A nurse at a long-term care facility is reinforcing teaching with a newly licensed nurse about the proper use of restraints. Which of the following instructions should the nurse include in the teaching? (Select all that apply.)
- A. Pad bony prominences before applying a restraint.
- B. Tie the ends of the restraint to the client's bed rail.
- C. Use a square knot to secure the client's restraint to the bed.
- D. Observe the client's skin integrity every 2 hr.
- E. Ensure that 2 fingers can be placed between the restraint and the client.
Correct Answer: A,D,E
Rationale: A: Protects skin. D: Monitors for issues. E: Prevents overly tight restraints.
You may also like to solve these questions
A nurse is preparing to administer a medication from an ampule. Which of the following is an appropriate action for the nurse to take?
- A. Inject air into the ampule prior to drawing the medication into a syringe.
- B. Add 0.5 mL of diluent to the medication.
- C. Use a filter needle to aspirate the medication.
- D. Cleanse the tip of the ampule with an alcohol swab after opening.
Correct Answer: C
Rationale: Using a filter needle ensures no glass contaminants are administered.
A nurse is transferring a client to another unit. Which of the following statements should the nurse include in the transfer report?
- A. He appears anxious about the transfer.
- B. His partner has been visiting.
- C. He is voiding adequately.
- D. He is allergic to sulfa.
Correct Answer: D
Rationale: Allergy information is critical to prevent adverse reactions during care.
A nurse is reinforcing teaching with a client who has crutches regarding the use of the three-point gait. Which of the following instructions should the nurse include?
- A. Stand with the crutch tips against the feet.
- B. Bear weight on the unaffected leg.
- C. Keep the crutches at the level of the axillae.
- D. Hold the arms straight when walking.
Correct Answer: B
Rationale: Weight on the unaffected leg is key to the three-point gait for stability.
A nurse is reinforcing teaching about advance directives with a client who has terminal colorectal cancer. Which of the following statements by the client indicates an understanding of the teaching?
- A. I'm glad to have the opportunity to choose what kind of care I receive while I still can.
- B. I can't change my mind about the care I will receive once I sign my living will.
- C. Once I fill out my living will, there will be a 1-month delay before it is legally binding.

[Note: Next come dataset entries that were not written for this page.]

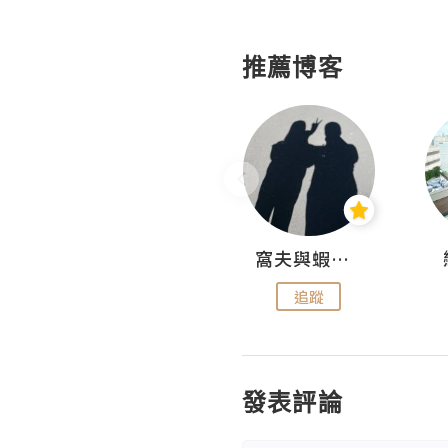
推薦博客
Fabrice 嚐味
窩夫與蝦子餅
追蹤
追蹤
發表評論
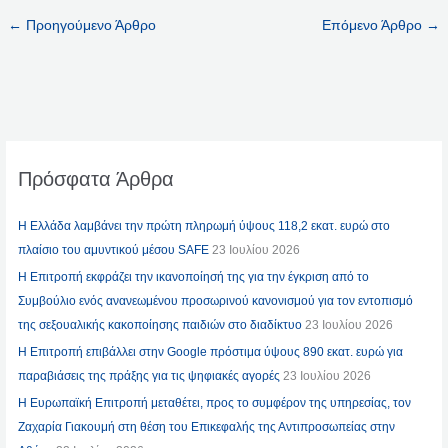
←
Προηγούμενο Άρθρο
Επόμενο Άρθρο
→
Πρόσφατα Άρθρα
Η Ελλάδα λαμβάνει την πρώτη πληρωμή ύψους 118,2 εκατ. ευρώ στο
πλαίσιο του αμυντικού μέσου SAFE
23 Ιουλίου 2026
Η Επιτροπή εκφράζει την ικανοποίησή της για την έγκριση από το
Συμβούλιο ενός ανανεωμένου προσωρινού κανονισμού για τον εντοπισμό
της σεξουαλικής κακοποίησης παιδιών στο διαδίκτυο
23 Ιουλίου 2026
Η Επιτροπή επιβάλλει στην Google πρόστιμα ύψους 890 εκατ. ευρώ για
παραβιάσεις της πράξης για τις ψηφιακές αγορές
23 Ιουλίου 2026
Η Ευρωπαϊκή Επιτροπή μεταθέτει, προς το συμφέρον της υπηρεσίας, τον
Ζαχαρία Γιακουμή στη θέση του Επικεφαλής της Αντιπροσωπείας στην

- D. If I want life support, I'll need to sign a separate consent form first.
Correct Answer: A
Rationale: This reflects understanding that advance directives allow care choices while capable.

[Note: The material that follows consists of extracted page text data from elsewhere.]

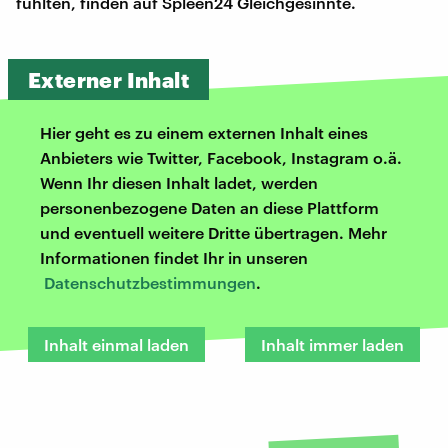
fühlten, finden auf Spleen24 Gleichgesinnte.
Externer Inhalt
Hier geht es zu einem externen Inhalt eines
Anbieters wie Twitter, Facebook, Instagram o.ä.
Wenn Ihr diesen Inhalt ladet, werden
personenbezogene Daten an diese Plattform
und eventuell weitere Dritte übertragen. Mehr
Informationen findet Ihr in unseren
Datenschutzbestimmungen
.
Inhalt einmal laden
Inhalt immer laden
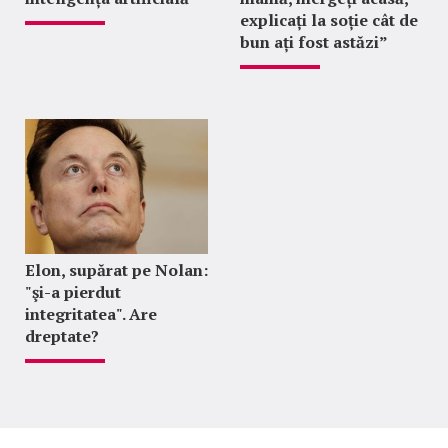
explicați la soție cât de
bun ați fost astăzi”
Elon, supărat pe Nolan:
"şi-a pierdut
integritatea". Are
dreptate?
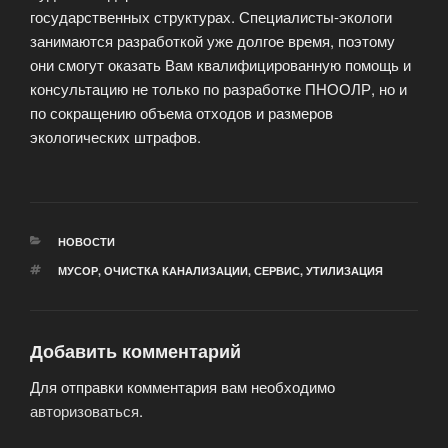
государственных структурах. Специалисты-экологи
занимаются разработкой уже долгое время, поэтому
они смогут оказать Вам квалифицированную помощь и
консультацию не только по разработке ПНООЛР, но и
по сокращению объема отходов и размеров
экологических штрафов.
РУБРИКИ
НОВОСТИ
МЕТКИ
МУСОР
,
ОЧИСТКА КАНАЛИЗАЦИИ
,
СЕРВИС
,
УТИЛИЗАЦИЯ
Добавить комментарий
Для отправки комментария вам необходимо
авторизоваться
.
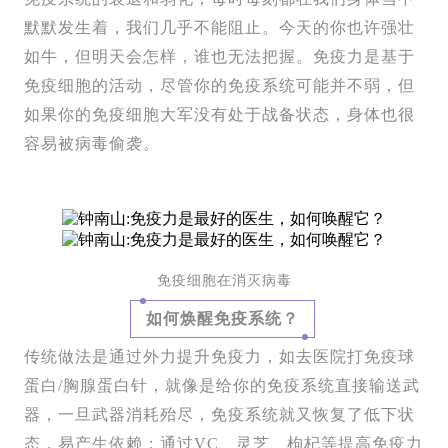
默默发生着，我们几乎不能阻止。今天的你也许强壮
如牛，但明天会怎样，谁也无法把握。免疫力是基于
免疫细胞的活动，尽管你的免疫系统可能并不弱，但
如果你的免疫细胞大军没有处于战备状态，身体也很
容易被病毒偷袭。
免疫细胞在消灭病毒
如何焕醒免疫系统？
传统做法是通过外力提升免疫力，如去医院打免疫球
蛋白/胸腺蛋白针，就像是给你的免疫系统直接输送武
器，一旦武器消耗殆尽，免疫系统就又恢复了低下状
态，易产生依赖；通过VC、灵芝、枸杞等提高免疫力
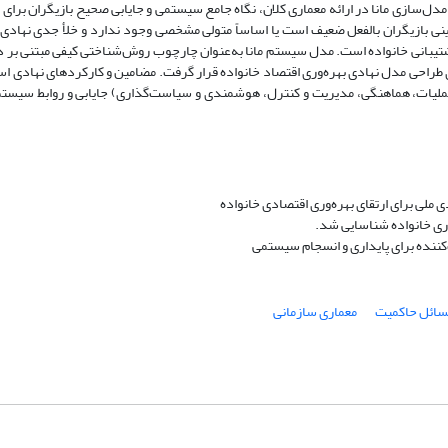
سازی مانا در ارائه معماری کلان، نگاه جامع سیستمی و جایابی صحیح بازیگران برای 
نی بازیگران بالفعل ضعیف است یا اساساً متولی مشخصی وجود ندارد و خلأ جدی نهادی
انی خانواده است. مدل سیستم مانا به‌عنوان چارچوب روش‌شناختی کیفی مبتنی بر دا
ی طراحی مدل نهادی بهره‌وری اقتصاد خانواده قرار گرفت. مضامین و کارکردهای نهادی ا
لیات، هماهنگی، مدیریت و کنترل، هوشمندی و سیاست‌گذاری) جایابی و روابط سیستم
 ملی برای ارتقای بهره‌وری اقتصادی خانواده
ری خانواده شناسایی شد.
ننده برای پایداری و انسجام سیستمی
سائل حاکمیت
معماری سازمانی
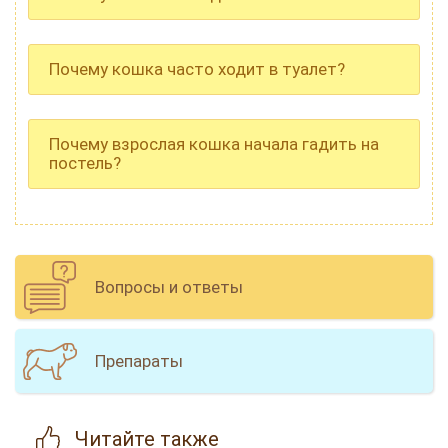
Почему кошка часто ходит в туалет?
Почему взрослая кошка начала гадить на
постель?
Вопросы и ответы
Препараты
Читайте
также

A nurse is participating in a group discussion about complicated grief associated with loss. Which of the following should the nurse identify as an example of exaggerated grief?
- A. A client whose grief response is repressed.
- B. A client whose grief response begins following a terminal diagnosis.
- C. A client whose grief response leads to self-destructive behaviors.
- D. A client whose grief response is triggered by a secondary loss.
Correct Answer: C
Rationale: Exaggerated grief involves intense, harmful reactions like self-destructive behaviors, impairing function.